Région des Bibans: nul vestige d’habitations ne subsiste. Le village de Bou-Guitoune qui a été bombardé et dévasté de la plus odieuse manière. Neuf morts dont trois hommes, deux femmes, trois enfants, et de grosses quantités de céréales ont flambé.

Au village d’Ouled Rached à 3 km de distance, six bombes de 500 kg ont été lâchées causant la mort de six femmes, 10 enfants et de deux bêtes de somme; une grosse quantité de céréales a été la proie des flammes.

Le village de Teniet El Khémis, à 3 km plus loin, a subi un bombardement intensif, ce qui fut épargné par les avions a été brûlé par la soldatesque française; le nombre de victimes se solde à 11 dont quatre hommes, deux femmes et cinq blessés. Trois magasins ont été incendiés ainsi qu’un moulin à grains.

Egalement le village d’Aquirou qui a été affreusement rasé et où ne subsiste plus aucune maison. 12 bêtes de somme ont été tuées.

Le village de Sidi-Messaoud où quatre bombes ont été lâchées occasionnant la mort d’un homme, d’une femme et d’une vache.

Le village de Teffreg a été le plus éprouvé par les bombardements: 170 bombes de gros calibres ont été lâchées faisant 52 victimes dont 20 hommes, 32 femmes et enfants ainsi que 14 blessés, 220 maisons y ont été détruites sans compter celles qui, sérieusement éprouvées, sont redevenues inhabitables. Ajoutez à cela 18 bêtes de somme et 37 animaux domestiques abattus

Le village de Bounda Kébira a été sévèrement pilonné par l’aviation française voyant des avions en pleine action à mon arrivée, cela dura trois heures. Le bombardement commença à 16h et ne cessa qu’à 19heures. Je suis entré au village à 20 heures. Je trouvais les hommes assis, après les salutations islamiques d’usage, je demandais à certains des détails sur le bombardement dévastateur précédent. Ces derniers m’informèrent qu’il s’était soldé par 40 hommes tués dont Hamitouche Mouloud et Ouchène Boubakeur ainsi que 100 femmes et 30 enfants, 112 bêtes de somme y ont trouvé également la mort. Plus de 150 maisons furent détruites. Le village précité avait reçu 43 bombes de 200 kg. J’y avais vu trois qui n’avaient pas explosé; la mosquée et la médersa lieu d’enseignement pour enfants n’ont point été épargnées.

Le village de Bounda Séghira a subi le même sort et on eut à déplorer cinq victimes parmi les femmes ainsi que cinq bêtes de somme tuées.

Le village Ouchanène a été bombardé; il y eut 20 maisons détruites.

Le village Ouled Khélifa a eu quatre morts et fut lui-même dévasté.
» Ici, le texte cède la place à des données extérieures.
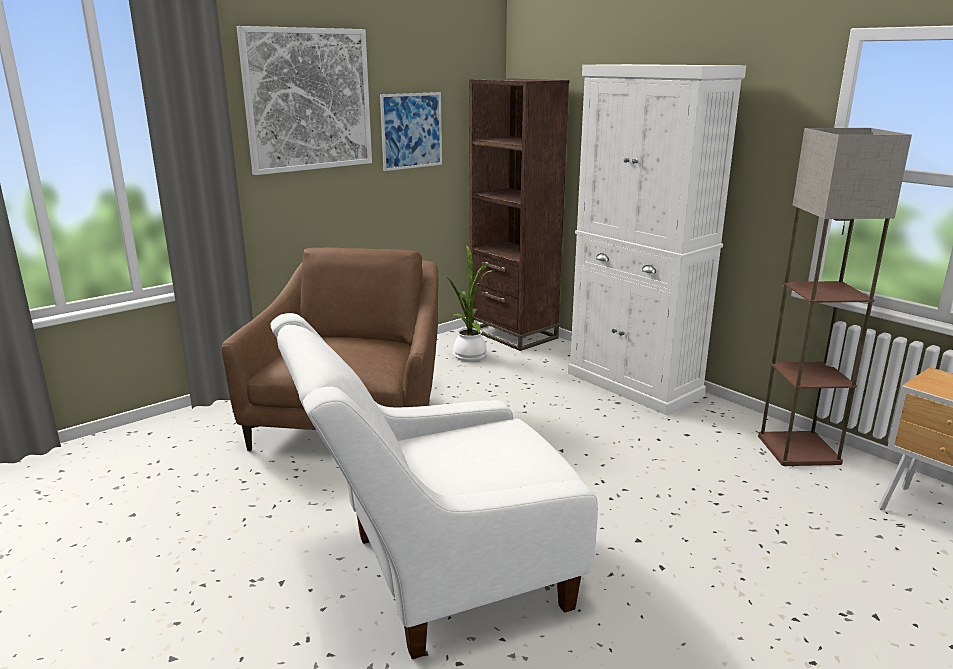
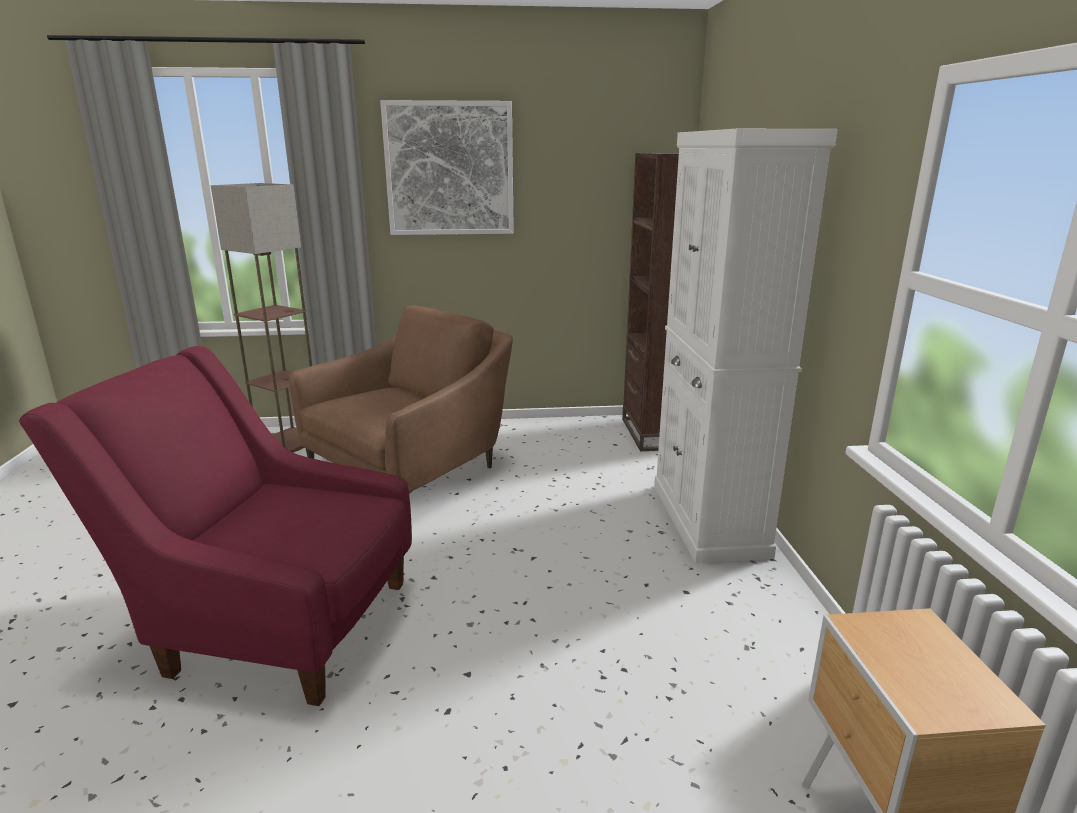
camera: 35 degrees right, 0 degrees up
white armchair [270,313,598,659] -> red armchair [19,346,412,706]
picture [380,92,442,171] -> none
potted plant [446,245,495,361] -> none
floor lamp [758,128,912,466] -> floor lamp moved to [211,183,312,453]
Au village Bou-M’Saâda, neuf maisons bombardées, le nombre de morts s’élève à huit dont trois hommes et cinq femmes.

Aux villages Boufenzer – Taourmit 14 victimes dont trois hommes, sept femmes et quatre enfants ainsi que 12 maisons détruites.

Le village Aourir a reçu 15 bombes qui ont fait 18 victimes dont 13 hommes et enfants, cinq femmes ainsi que huit blessés, 22 maisons ont été détruites.

Le village d’Ilmayène (El-Main) a été bombardé et rasé d’une façon odieuse pendant trois jours; on eut à déplorer 80 morts, 70 blessés ainsi que plus de 250 maisons détruites; 250 bêtes de somme sont à dénombrer parmi les victimes. Ce carnage fut effectué par plus de 300 bombes lâchées par des avions français.

Le village Adrar Sidi-Idir a reçu 36 bombes et il y eut 27 morts, 83 blessés ainsi que 88 maisons démolies. Après cela, les communiqués triomphants de l’impérialo-socialiste Robert Lacoste et de son patron Guy Mollet ont crié au ralliement des villages de la Soummam. Ces méthodes, comme celles pratiquées il y a un siècle par Bugeaud, demeureront vaines. Les Algériens étaient décidés à conquérir leur liberté et leur indépendance. Ils en savaient le prix et persévèreront jusqu’à la victoire finale». Fin du rapport.

Quelques six mois, après, comme pour récompenser le général Dufourt de tous les massacres, il a été nommé le 19 décembre 1956, en qualité d’inspecteur général des forces terrestres, en remplacement du général Besançon tué au cours d’une action de l’ALN.